Buyer shall not assign any of its rights or delegate any of its obligations under this Agreement without the prior written consent of Seller. Any purported assignment or delegation in violation of this Section is null and void. No assignment or delegation relieves Buyer of any of its obligations under this Agreement.

15. Relationship of the Parties

The relationship between the parties is that of independent contractors. Nothing contained in this Agreement shall be construed as creating any agency, partnership, joint venture, or other form of joint enterprise, employment, or fiduciary relationship between the parties, and neither party shall have authority to contract for or bind the other party in any manner whatsoever.
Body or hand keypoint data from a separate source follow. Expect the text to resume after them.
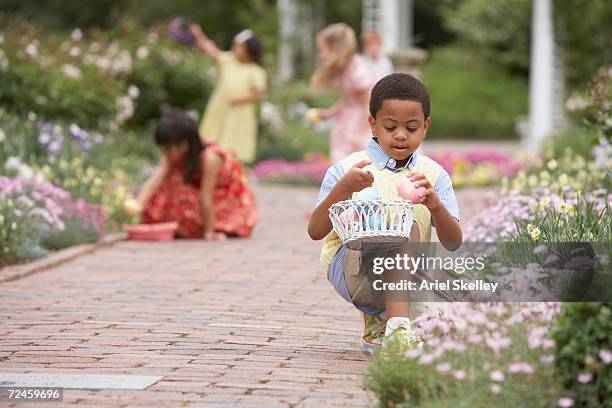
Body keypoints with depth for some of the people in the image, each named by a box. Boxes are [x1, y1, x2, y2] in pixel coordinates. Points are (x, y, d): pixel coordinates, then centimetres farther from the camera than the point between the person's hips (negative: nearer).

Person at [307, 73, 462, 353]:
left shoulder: (434, 175, 6)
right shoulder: (347, 170, -1)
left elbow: (453, 243, -4)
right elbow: (316, 231, -10)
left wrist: (435, 205, -24)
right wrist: (344, 188, -25)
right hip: (348, 269, -3)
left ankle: (379, 323, 3)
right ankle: (397, 328, -42)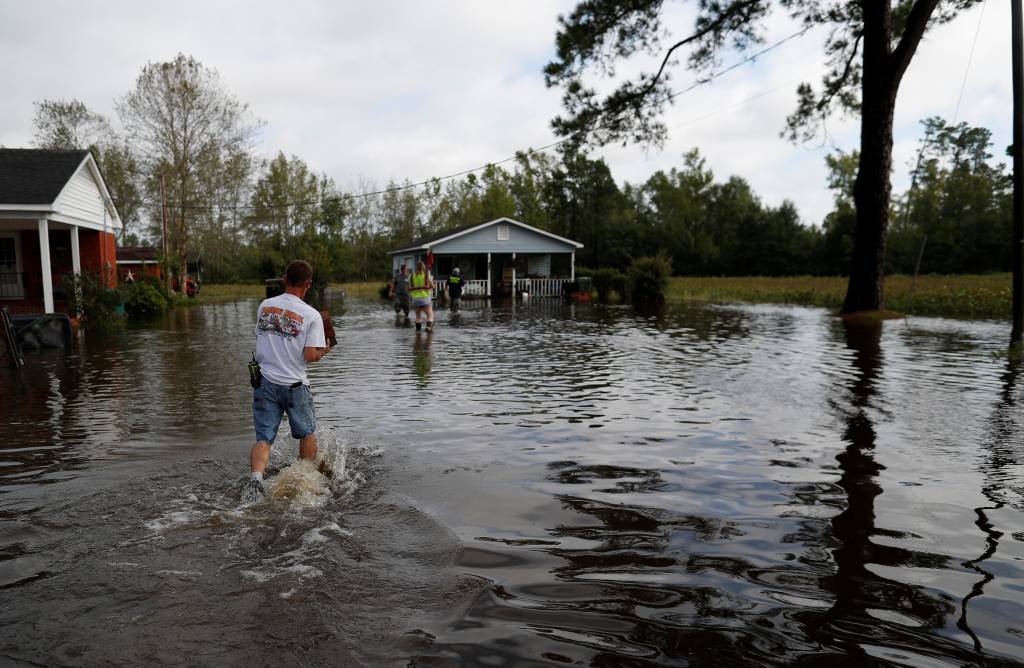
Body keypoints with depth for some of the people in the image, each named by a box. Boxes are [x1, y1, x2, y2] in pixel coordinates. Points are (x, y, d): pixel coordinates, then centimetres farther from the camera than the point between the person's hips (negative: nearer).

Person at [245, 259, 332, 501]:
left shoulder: (264, 306, 3)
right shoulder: (311, 315, -11)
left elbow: (262, 338, 14)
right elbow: (311, 356, -15)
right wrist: (324, 351, 5)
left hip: (264, 382, 3)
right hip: (294, 384, -3)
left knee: (263, 438, 6)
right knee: (307, 434, 19)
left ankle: (256, 477, -17)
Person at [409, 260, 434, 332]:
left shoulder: (412, 276, 3)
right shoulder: (427, 275, -1)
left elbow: (410, 288, 4)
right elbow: (433, 287, 4)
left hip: (415, 298, 3)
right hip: (425, 298, -3)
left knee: (417, 315, 20)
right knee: (430, 315, 0)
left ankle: (418, 329, 16)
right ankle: (429, 327, -23)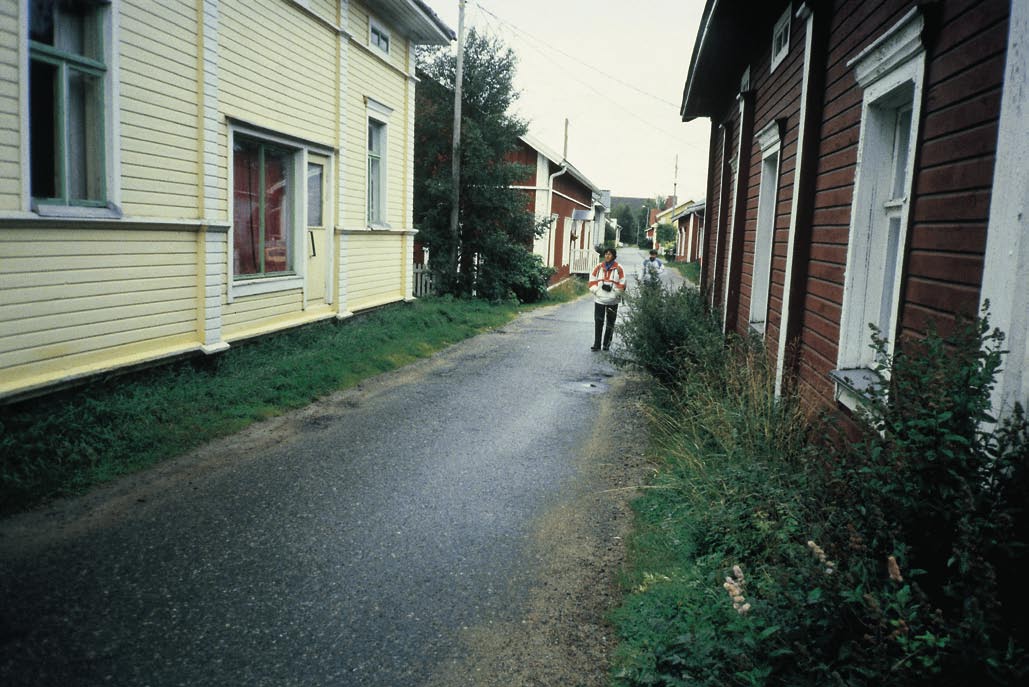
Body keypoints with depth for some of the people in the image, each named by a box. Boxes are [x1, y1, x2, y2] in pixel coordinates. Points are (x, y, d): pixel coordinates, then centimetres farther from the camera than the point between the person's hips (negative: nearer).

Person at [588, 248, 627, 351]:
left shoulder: (618, 269, 0)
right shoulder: (598, 268, 6)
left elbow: (622, 284, 0)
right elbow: (592, 281, 8)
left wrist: (615, 293, -11)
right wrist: (597, 291, -6)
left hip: (612, 301, -1)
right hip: (599, 300, 1)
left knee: (610, 324, 6)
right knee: (598, 323, -1)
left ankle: (606, 344, 16)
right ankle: (597, 344, 4)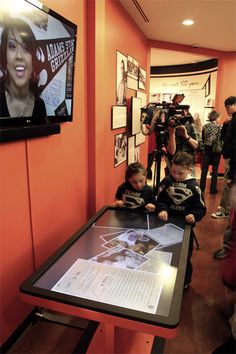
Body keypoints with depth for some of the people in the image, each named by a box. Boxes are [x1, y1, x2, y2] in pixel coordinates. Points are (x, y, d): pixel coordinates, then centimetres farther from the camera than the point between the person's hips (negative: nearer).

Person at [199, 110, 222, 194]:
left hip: (207, 149, 3)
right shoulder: (220, 127, -10)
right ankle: (213, 189, 11)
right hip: (216, 150, -3)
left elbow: (203, 139, 5)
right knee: (215, 170, 7)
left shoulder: (205, 126, 0)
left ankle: (202, 188, 14)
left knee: (204, 169, 9)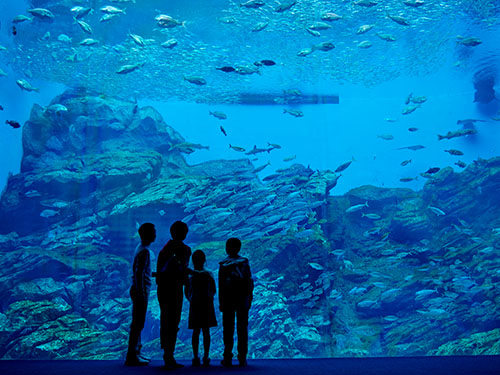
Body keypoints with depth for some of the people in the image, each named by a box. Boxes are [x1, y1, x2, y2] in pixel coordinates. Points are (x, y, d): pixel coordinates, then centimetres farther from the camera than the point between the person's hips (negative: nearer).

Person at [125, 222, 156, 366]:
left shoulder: (142, 249, 13)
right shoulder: (144, 251, -17)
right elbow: (139, 273, -22)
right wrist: (141, 293, -22)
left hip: (140, 291, 10)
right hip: (140, 290, -10)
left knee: (138, 323, 15)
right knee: (138, 323, -6)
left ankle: (135, 353, 23)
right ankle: (132, 356, -1)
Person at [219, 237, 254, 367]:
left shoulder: (223, 265, -1)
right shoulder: (245, 263, 3)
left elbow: (221, 285, -3)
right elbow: (250, 282, 1)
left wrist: (221, 302, 0)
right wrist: (249, 299, 7)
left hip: (228, 298, -1)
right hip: (243, 299, 1)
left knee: (228, 328, 3)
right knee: (242, 328, 5)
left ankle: (227, 357, 1)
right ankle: (242, 357, 4)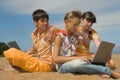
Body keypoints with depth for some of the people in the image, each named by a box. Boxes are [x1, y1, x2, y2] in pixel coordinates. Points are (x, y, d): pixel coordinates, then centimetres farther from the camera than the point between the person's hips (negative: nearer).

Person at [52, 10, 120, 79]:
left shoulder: (74, 37, 11)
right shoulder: (59, 37, -9)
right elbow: (55, 59, -19)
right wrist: (78, 58, -25)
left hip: (74, 64, 8)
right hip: (62, 66, -7)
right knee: (79, 63, -36)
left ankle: (103, 73, -38)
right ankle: (110, 72, -25)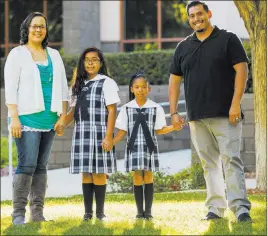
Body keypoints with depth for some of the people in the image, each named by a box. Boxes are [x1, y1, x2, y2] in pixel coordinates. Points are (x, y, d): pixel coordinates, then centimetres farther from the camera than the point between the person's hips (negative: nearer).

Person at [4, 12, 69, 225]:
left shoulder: (54, 55, 14)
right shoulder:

16. No Third-Party Beneficiaries

This Agreement is for the sole benefit of the parties hereto and their respective successors and permitted assigns and nothing herein, express or implied, is intended to or shall confer upon any other person or entity any legal or equitable right, benefit or remedy of any nature whatsoever under or by reason of these Terms.

17. Governing Law  

This Agreement is governed by, and interpreted and enforced in accordance with, the laws of the province of Quebec and the laws of Canada applicable therein, excluding the choice of law rules of that province. The parties agree that the United Nations Convention on Contracts for the International Sale of Goods does not apply to this Agreement.

18. Forum Selection

The parties irrevocably and unconditionally attorn to the exclusive jurisdiction of the courts of the province of Quebec, judicial district of Rimouski in respect of all disputes arising out of, or in connection with, this Agreement, or in respect of any legal relationship associated with it or derived from it.  

19. Notices

Each party shall deliver all notices, requests, consents, claims, demands, waivers, and other communications under this Agreement (each, a "Notice") in writing and addressed to the parties at the addresses set forth on the face of the sales confirmation (or to such other address that may be designated by the receiving party from time to time in accordance with this Section). Notices sent in accordance with this Section will be conclusively deemed validly and effectively given: (a) on the date of receipt, if delivered by personal delivery, or by a nationally recognized same day or overnight courier (with all fees prepaid); (b) upon the sender's receipt of an acknowledgment from the intended recipient (such as by the "read receipt" function, as available, return email or other form of written acknowledgment), if delivered by email; or (c) when sent, if sent by facsimile (with confirmation of transmission) on the date of transmission if a business day or if not a business day or after 5:00 p.m. on the date of transmission, on the next following business day.

20. Severability

If any term or provision of this Agreement is invalid, illegal, or unenforceable in any jurisdiction, such invalidity, illegality, or unenforceability shall not affect any other term or provision of this Agreement or invalidate or render unenforceable such term or provision in any other jurisdiction.

21. Survival

Provisions of these Terms which by their nature should apply beyond their terms will remain in force after any termination or expiration of a Sales Order including, but not limited to, the following provisions: Section 8 [Products Compliance and Conformity], Section 12 [Confidential Information], Section 17 [Governing Law] and Section 18 [Forum Selection].